(Saved data entries)
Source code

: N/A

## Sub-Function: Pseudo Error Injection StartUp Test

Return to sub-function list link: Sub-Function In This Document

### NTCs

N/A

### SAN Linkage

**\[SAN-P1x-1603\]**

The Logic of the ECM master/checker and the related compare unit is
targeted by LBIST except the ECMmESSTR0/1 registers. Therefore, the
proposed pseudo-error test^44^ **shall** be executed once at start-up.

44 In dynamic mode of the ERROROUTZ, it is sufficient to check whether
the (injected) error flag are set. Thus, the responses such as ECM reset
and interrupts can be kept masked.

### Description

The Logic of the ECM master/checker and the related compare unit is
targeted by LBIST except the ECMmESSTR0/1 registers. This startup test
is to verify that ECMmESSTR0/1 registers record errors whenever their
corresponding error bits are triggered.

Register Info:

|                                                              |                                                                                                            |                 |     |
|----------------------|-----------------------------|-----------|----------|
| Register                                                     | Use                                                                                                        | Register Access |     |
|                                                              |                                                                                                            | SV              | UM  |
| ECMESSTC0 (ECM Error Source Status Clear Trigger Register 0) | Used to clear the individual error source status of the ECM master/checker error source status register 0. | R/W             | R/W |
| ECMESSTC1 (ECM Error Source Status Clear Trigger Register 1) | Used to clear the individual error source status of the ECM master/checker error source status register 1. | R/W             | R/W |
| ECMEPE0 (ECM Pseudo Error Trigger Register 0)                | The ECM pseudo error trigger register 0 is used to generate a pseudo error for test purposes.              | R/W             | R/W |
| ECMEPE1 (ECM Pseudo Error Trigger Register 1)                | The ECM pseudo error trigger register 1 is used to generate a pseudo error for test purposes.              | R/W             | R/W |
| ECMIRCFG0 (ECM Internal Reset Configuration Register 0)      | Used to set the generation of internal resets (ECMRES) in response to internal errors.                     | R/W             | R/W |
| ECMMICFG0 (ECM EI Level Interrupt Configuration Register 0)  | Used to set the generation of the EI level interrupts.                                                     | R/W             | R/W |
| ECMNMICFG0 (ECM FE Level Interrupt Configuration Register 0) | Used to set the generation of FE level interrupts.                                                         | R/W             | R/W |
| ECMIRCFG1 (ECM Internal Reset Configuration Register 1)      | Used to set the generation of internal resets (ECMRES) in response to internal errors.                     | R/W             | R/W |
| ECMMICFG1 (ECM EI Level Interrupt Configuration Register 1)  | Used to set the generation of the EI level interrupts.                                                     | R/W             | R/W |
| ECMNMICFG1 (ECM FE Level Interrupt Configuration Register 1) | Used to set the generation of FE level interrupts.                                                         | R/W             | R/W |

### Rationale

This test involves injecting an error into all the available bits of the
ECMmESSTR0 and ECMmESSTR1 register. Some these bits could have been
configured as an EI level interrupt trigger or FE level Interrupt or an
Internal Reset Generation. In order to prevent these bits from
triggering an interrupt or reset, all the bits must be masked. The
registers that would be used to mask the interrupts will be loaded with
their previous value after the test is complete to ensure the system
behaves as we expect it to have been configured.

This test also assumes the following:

> _Directive_: The answer should consist of every line above in which "these" appears.

> _Output for this task_:
ECMmESSTR0 and ECMmESSTR1 register. Some these bits could have been
Internal Reset Generation. In order to prevent these bits from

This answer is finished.